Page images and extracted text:
^^^^^^^^
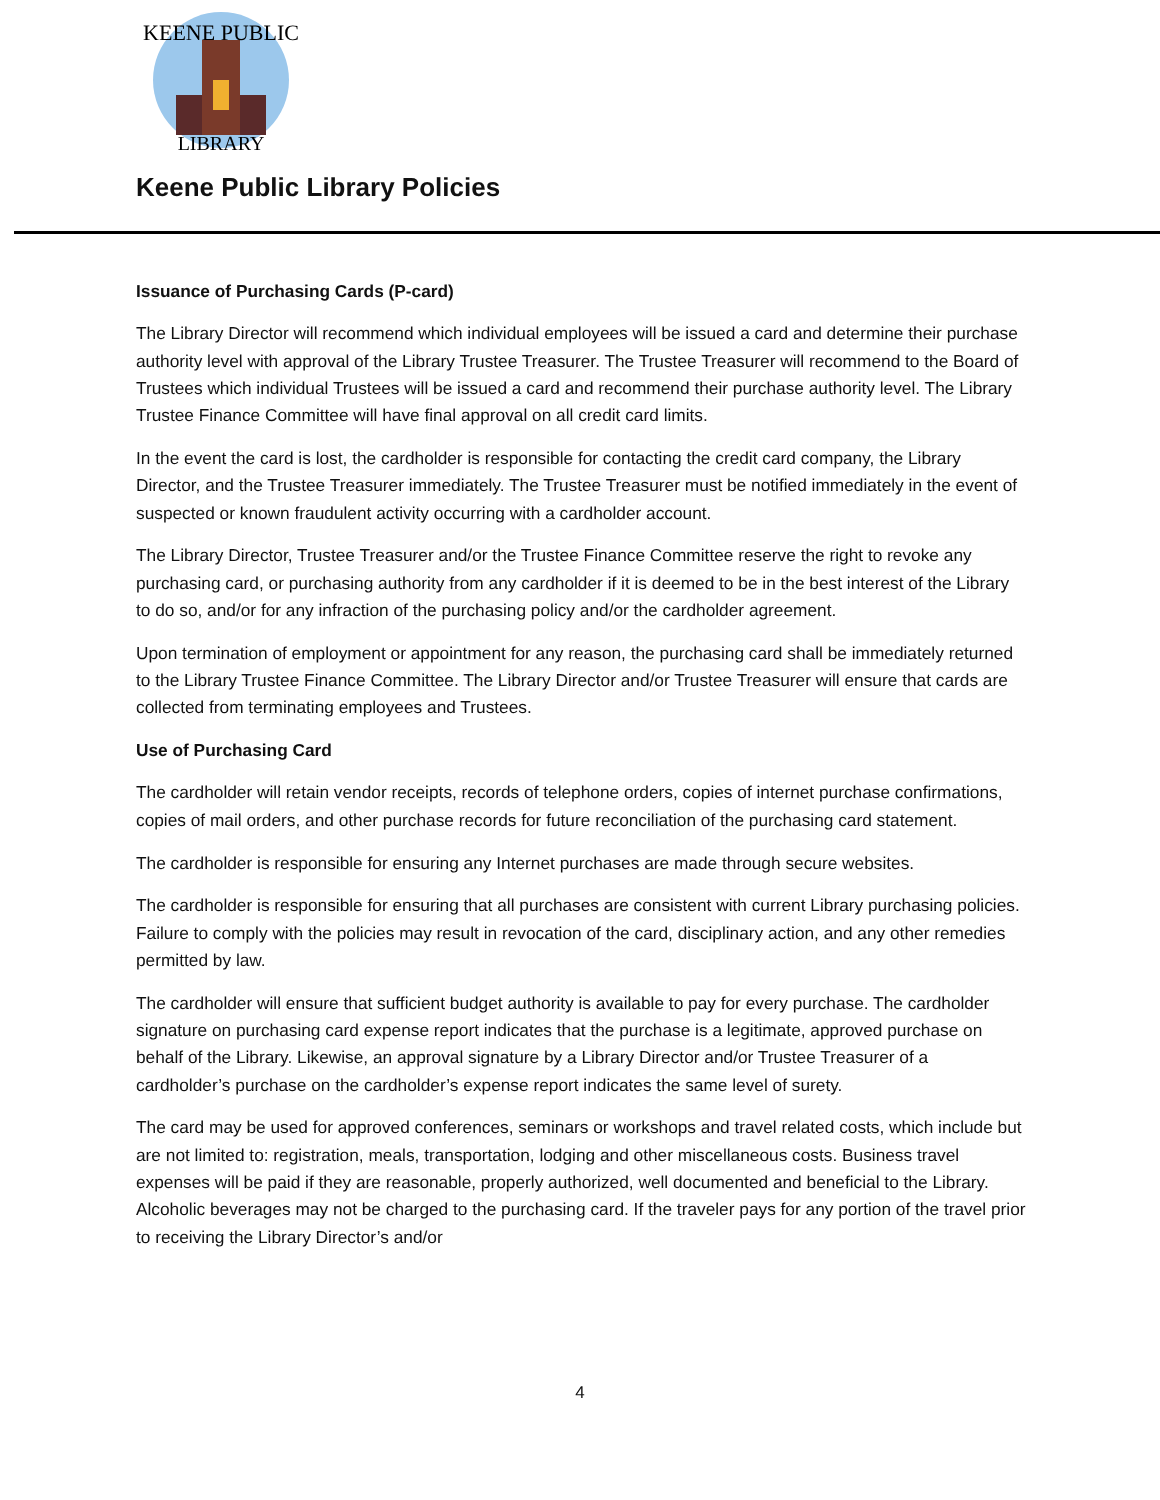KEENE PUBLIC
LIBRARY
Keene Public Library Policies
Issuance of Purchasing Cards (P-card)
The Library Director will recommend which individual employees will be issued a card and determine their purchase authority level with approval of the Library Trustee Treasurer. The Trustee Treasurer will recommend to the Board of Trustees which individual Trustees will be issued a card and recommend their purchase authority level. The Library Trustee Finance Committee will have final approval on all credit card limits.
In the event the card is lost, the cardholder is responsible for contacting the credit card company, the Library Director, and the Trustee Treasurer immediately. The Trustee Treasurer must be notified immediately in the event of suspected or known fraudulent activity occurring with a cardholder account.
The Library Director, Trustee Treasurer and/or the Trustee Finance Committee reserve the right to revoke any purchasing card, or purchasing authority from any cardholder if it is deemed to be in the best interest of the Library to do so, and/or for any infraction of the purchasing policy and/or the cardholder agreement.
Upon termination of employment or appointment for any reason, the purchasing card shall be immediately returned to the Library Trustee Finance Committee. The Library Director and/or Trustee Treasurer will ensure that cards are collected from terminating employees and Trustees.
Use of Purchasing Card
The cardholder will retain vendor receipts, records of telephone orders, copies of internet purchase confirmations, copies of mail orders, and other purchase records for future reconciliation of the purchasing card statement.
The cardholder is responsible for ensuring any Internet purchases are made through secure websites.
The cardholder is responsible for ensuring that all purchases are consistent with current Library purchasing policies. Failure to comply with the policies may result in revocation of the card, disciplinary action, and any other remedies permitted by law.
The cardholder will ensure that sufficient budget authority is available to pay for every purchase. The cardholder signature on purchasing card expense report indicates that the purchase is a legitimate, approved purchase on behalf of the Library. Likewise, an approval signature by a Library Director and/or Trustee Treasurer of a cardholder’s purchase on the cardholder’s expense report indicates the same level of surety.
The card may be used for approved conferences, seminars or workshops and travel related costs, which include but are not limited to: registration, meals, transportation, lodging and other miscellaneous costs. Business travel expenses will be paid if they are reasonable, properly authorized, well documented and beneficial to the Library. Alcoholic beverages may not be charged to the purchasing card. If the traveler pays for any portion of the travel prior to receiving the Library Director’s and/or
4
^^^^^^^^
_Task instructions:_ Among the entries above, say how many lines hold the word "ensuring". No other words belong in the answer.

_Written answer:_ 2